#### MATERIALS PROVIDED ####

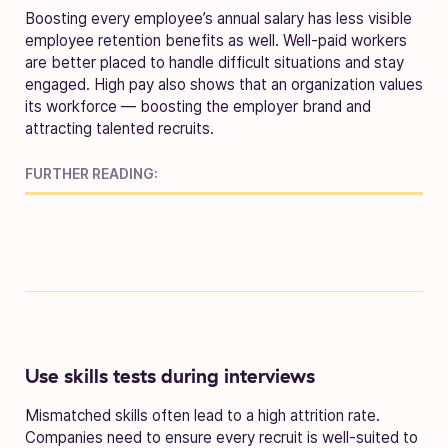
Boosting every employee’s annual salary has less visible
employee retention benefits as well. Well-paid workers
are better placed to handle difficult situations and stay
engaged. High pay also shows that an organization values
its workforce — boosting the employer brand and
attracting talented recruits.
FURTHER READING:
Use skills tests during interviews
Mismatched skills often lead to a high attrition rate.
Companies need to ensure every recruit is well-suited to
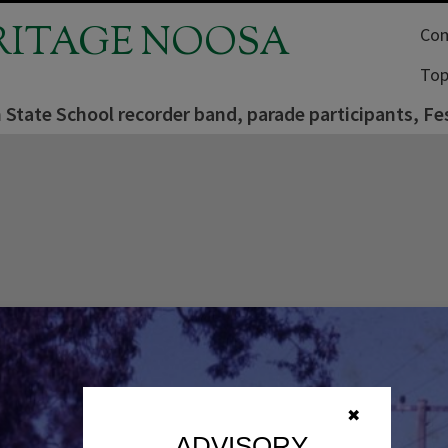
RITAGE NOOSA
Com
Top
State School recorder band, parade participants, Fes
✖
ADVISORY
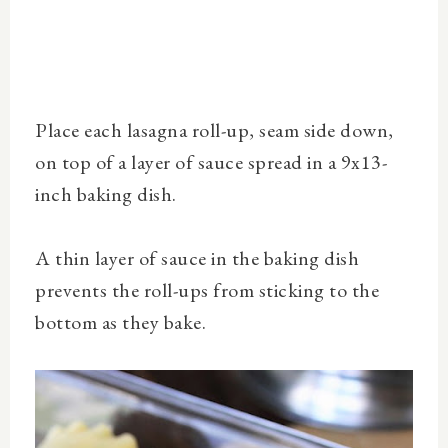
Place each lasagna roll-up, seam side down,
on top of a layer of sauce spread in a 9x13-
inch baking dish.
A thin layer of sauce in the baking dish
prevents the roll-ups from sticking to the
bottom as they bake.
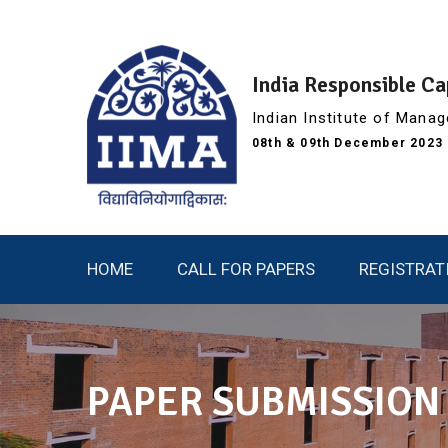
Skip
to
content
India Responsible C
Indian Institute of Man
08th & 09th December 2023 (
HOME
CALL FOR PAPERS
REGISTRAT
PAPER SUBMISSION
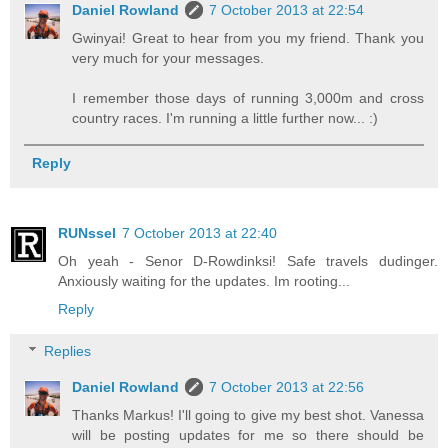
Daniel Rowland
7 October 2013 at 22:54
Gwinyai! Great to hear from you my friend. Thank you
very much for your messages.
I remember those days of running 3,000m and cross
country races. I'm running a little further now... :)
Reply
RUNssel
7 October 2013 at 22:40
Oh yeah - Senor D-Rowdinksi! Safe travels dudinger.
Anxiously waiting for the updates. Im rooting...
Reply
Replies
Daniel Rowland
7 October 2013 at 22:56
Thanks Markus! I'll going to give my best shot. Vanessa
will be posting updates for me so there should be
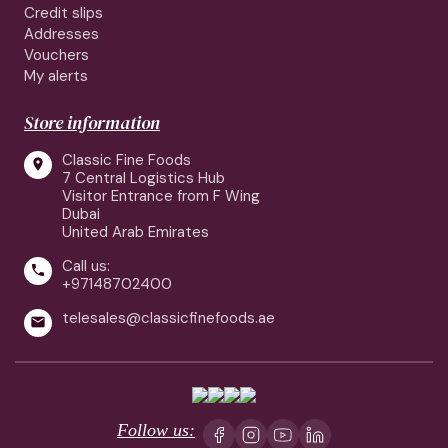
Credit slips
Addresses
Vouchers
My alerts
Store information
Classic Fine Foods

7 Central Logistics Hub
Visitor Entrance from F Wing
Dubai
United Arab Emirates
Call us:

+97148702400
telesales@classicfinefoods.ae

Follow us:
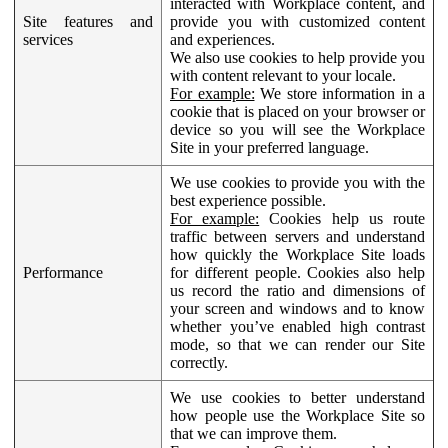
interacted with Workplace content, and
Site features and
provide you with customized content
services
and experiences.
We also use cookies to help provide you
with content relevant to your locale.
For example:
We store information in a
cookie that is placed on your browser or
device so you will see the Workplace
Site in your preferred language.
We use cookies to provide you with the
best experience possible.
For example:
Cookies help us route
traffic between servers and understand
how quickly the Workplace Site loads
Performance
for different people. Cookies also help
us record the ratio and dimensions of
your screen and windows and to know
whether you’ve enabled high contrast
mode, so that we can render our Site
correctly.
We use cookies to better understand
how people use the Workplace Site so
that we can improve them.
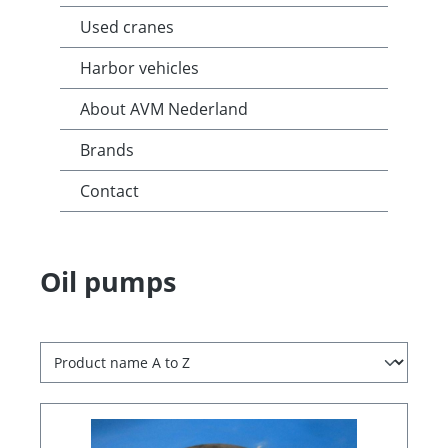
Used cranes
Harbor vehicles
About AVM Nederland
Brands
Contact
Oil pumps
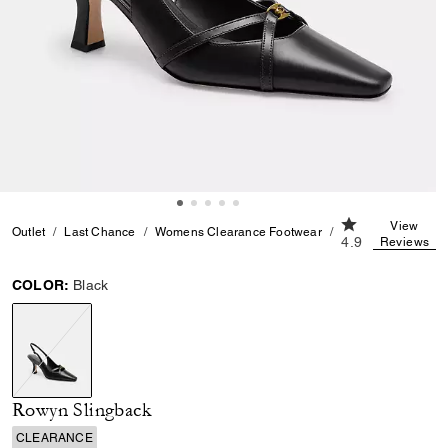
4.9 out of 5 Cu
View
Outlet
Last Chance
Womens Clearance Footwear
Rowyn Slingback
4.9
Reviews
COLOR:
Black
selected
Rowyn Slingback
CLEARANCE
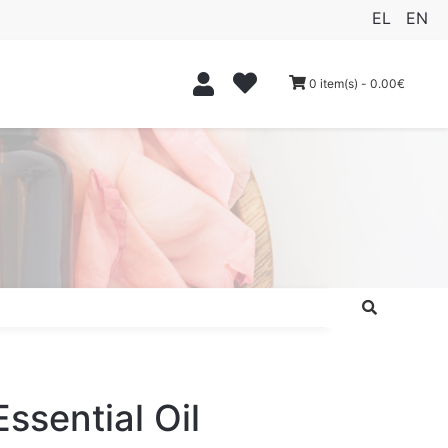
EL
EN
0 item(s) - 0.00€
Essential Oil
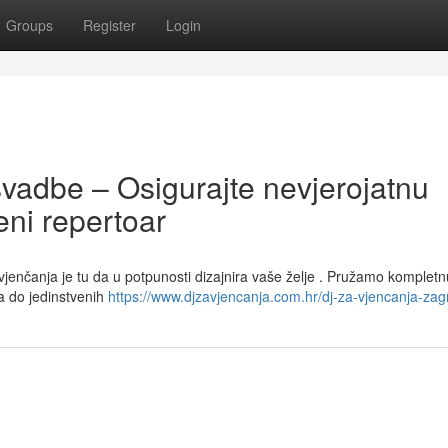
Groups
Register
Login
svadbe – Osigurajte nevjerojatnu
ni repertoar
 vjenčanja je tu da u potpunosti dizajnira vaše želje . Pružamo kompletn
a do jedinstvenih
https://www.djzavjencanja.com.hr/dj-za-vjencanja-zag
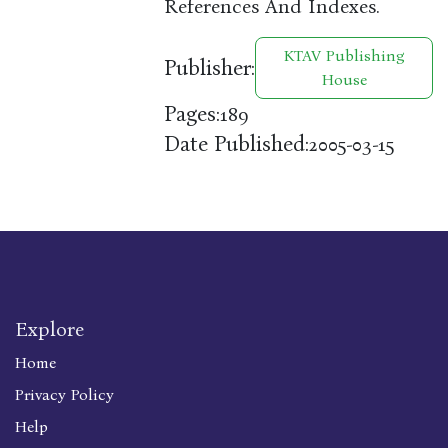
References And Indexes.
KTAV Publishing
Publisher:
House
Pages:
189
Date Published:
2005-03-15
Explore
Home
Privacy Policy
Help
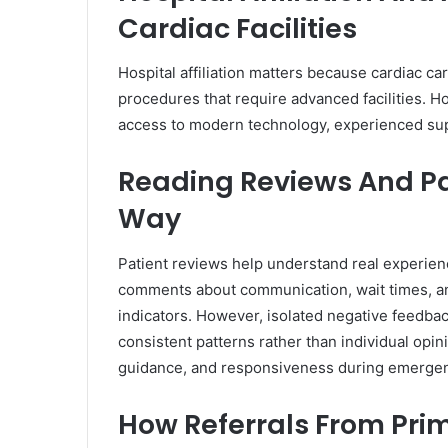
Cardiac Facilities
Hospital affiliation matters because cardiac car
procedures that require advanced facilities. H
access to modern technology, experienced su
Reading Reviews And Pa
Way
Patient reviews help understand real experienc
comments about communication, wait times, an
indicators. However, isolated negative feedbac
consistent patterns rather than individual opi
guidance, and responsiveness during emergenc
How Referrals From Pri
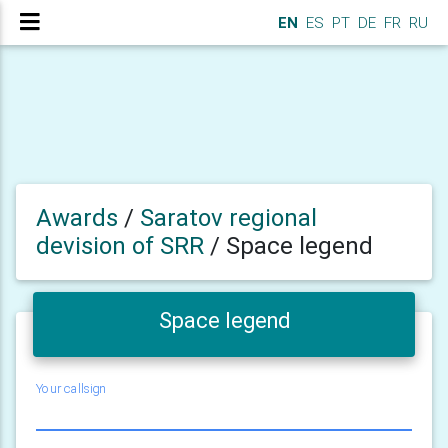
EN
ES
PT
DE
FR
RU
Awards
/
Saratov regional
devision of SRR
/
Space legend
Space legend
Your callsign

####
#### MATERIALS PROVIDED ####

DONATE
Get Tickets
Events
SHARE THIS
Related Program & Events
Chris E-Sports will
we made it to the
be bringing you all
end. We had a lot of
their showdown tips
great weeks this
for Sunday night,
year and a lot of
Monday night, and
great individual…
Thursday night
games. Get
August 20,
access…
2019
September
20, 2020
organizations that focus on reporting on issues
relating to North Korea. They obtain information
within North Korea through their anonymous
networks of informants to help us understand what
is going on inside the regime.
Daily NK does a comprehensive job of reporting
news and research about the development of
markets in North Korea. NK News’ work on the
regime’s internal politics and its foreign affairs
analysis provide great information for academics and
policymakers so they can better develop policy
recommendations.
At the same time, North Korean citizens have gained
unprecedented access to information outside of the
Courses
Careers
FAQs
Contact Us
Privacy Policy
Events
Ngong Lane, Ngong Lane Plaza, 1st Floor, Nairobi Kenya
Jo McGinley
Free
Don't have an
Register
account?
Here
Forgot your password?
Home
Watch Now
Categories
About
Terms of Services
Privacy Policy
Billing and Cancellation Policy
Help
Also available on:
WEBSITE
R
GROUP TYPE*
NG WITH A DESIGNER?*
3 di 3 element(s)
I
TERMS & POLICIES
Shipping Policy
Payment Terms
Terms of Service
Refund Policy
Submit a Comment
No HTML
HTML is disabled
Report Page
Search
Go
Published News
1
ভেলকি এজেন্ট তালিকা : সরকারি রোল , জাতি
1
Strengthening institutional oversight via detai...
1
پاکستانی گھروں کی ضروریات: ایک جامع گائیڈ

####
#### MATERIALS PROVIDED ####

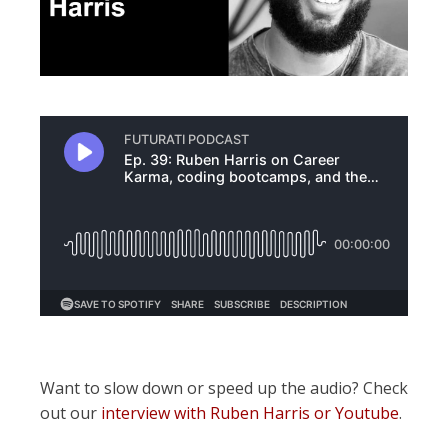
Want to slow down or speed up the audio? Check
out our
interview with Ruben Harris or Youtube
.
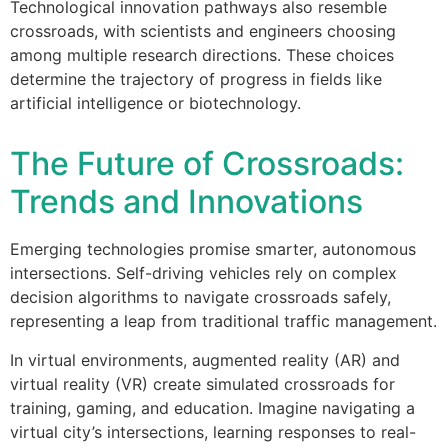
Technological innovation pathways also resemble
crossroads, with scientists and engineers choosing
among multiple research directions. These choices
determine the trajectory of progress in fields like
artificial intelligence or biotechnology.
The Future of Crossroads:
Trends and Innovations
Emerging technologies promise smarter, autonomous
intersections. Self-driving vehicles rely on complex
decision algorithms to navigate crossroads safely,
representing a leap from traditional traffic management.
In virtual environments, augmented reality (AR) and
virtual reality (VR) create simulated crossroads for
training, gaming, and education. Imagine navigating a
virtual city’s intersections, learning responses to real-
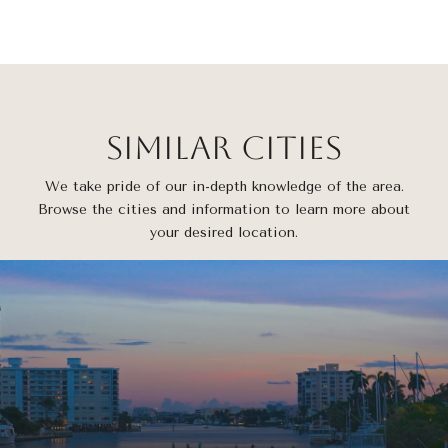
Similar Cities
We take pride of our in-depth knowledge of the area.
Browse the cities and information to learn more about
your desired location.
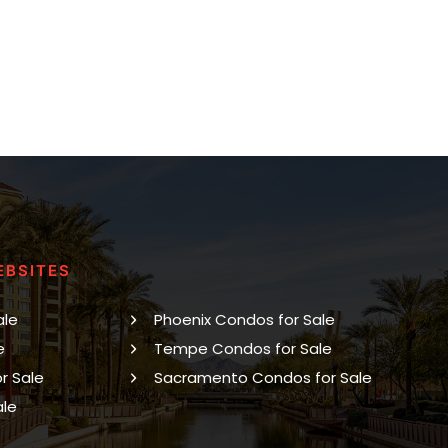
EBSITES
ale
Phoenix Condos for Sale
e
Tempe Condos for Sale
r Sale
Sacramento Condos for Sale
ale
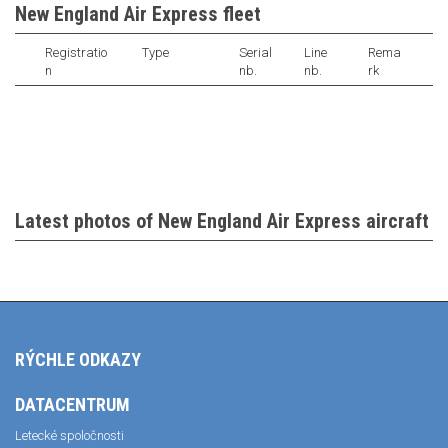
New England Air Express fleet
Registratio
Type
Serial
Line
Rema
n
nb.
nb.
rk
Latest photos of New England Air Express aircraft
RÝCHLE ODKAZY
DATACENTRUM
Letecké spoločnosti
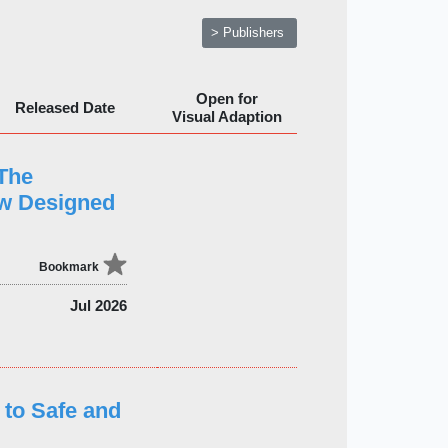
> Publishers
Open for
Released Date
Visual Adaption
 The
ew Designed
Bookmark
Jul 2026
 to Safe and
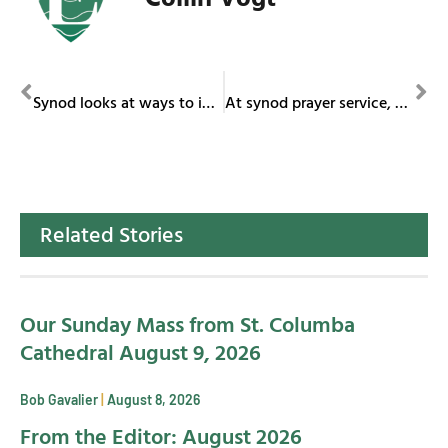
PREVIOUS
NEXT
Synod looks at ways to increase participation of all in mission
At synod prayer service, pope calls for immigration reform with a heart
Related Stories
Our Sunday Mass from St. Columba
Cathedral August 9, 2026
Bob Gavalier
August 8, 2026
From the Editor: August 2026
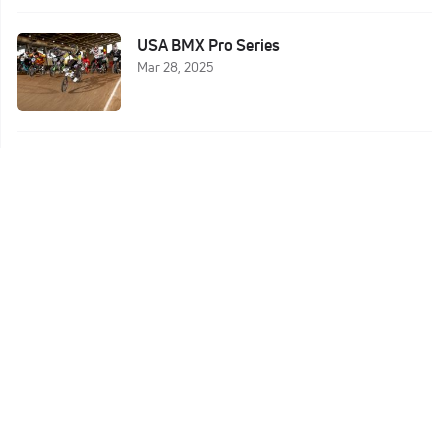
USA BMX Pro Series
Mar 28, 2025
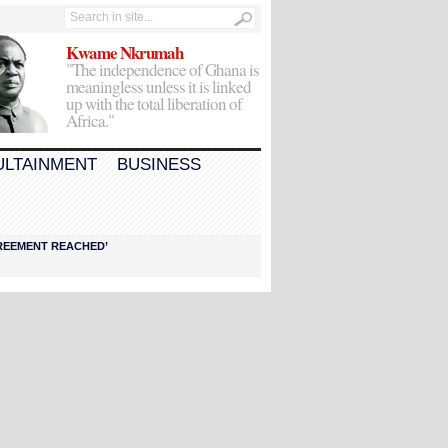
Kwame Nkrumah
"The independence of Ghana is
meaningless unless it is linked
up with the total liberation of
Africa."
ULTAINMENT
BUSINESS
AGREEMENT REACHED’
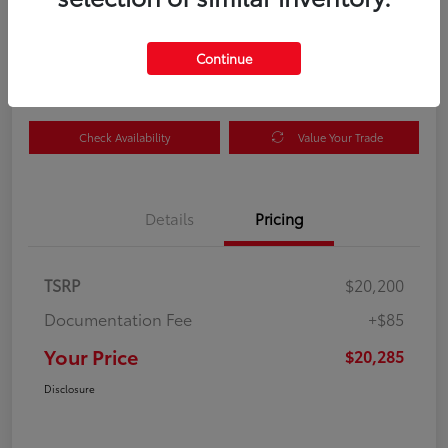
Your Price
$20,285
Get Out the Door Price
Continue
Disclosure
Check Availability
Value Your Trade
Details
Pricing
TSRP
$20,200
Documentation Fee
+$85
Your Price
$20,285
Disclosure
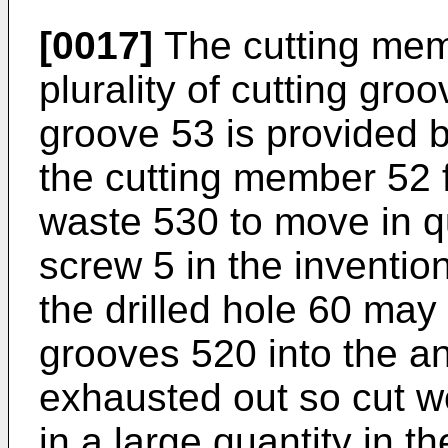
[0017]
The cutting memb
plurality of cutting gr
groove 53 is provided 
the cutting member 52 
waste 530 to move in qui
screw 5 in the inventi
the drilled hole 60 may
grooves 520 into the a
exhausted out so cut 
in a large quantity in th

####

## WORK TASK
Above are some entries; copy exactly the lines from the line with "Boosting every employee’s" through the line with "7 October 2013 at 22:40", both included, but none of the pictures.

## SOLVED PROBLEM
Boosting every employee’s annual salary has less visible
employee retention benefits as well. Well-paid workers
are better placed to handle difficult situations and stay
engaged. High pay also shows that an organization values
its workforce — boosting the employer brand and
attracting talented recruits.
FURTHER READING:
Use skills tests during interviews
Mismatched skills often lead to a high attrition rate.
Companies need to ensure every recruit is well-suited to
RITAGE NOOSA
Com
Top
State School recorder band, parade participants, Fes
✖
ADVISORY
Place each lasagna roll-up, seam side down,
on top of a layer of sauce spread in a 9x13-
inch baking dish.
A thin layer of sauce in the baking dish
prevents the roll-ups from sticking to the
bottom as they bake.
Skip
to
content
India Responsible C
Indian Institute of Man
08th & 09th December 2023 (
HOME
CALL FOR PAPERS
REGISTRAT
PAPER SUBMISSION
Daniel Rowland
7 October 2013 at 22:54
Gwinyai! Great to hear from you my friend. Thank you
very much for your messages.
I remember those days of running 3,000m and cross
country races. I'm running a little further now... :)
Reply
RUNssel
7 October 2013 at 22:40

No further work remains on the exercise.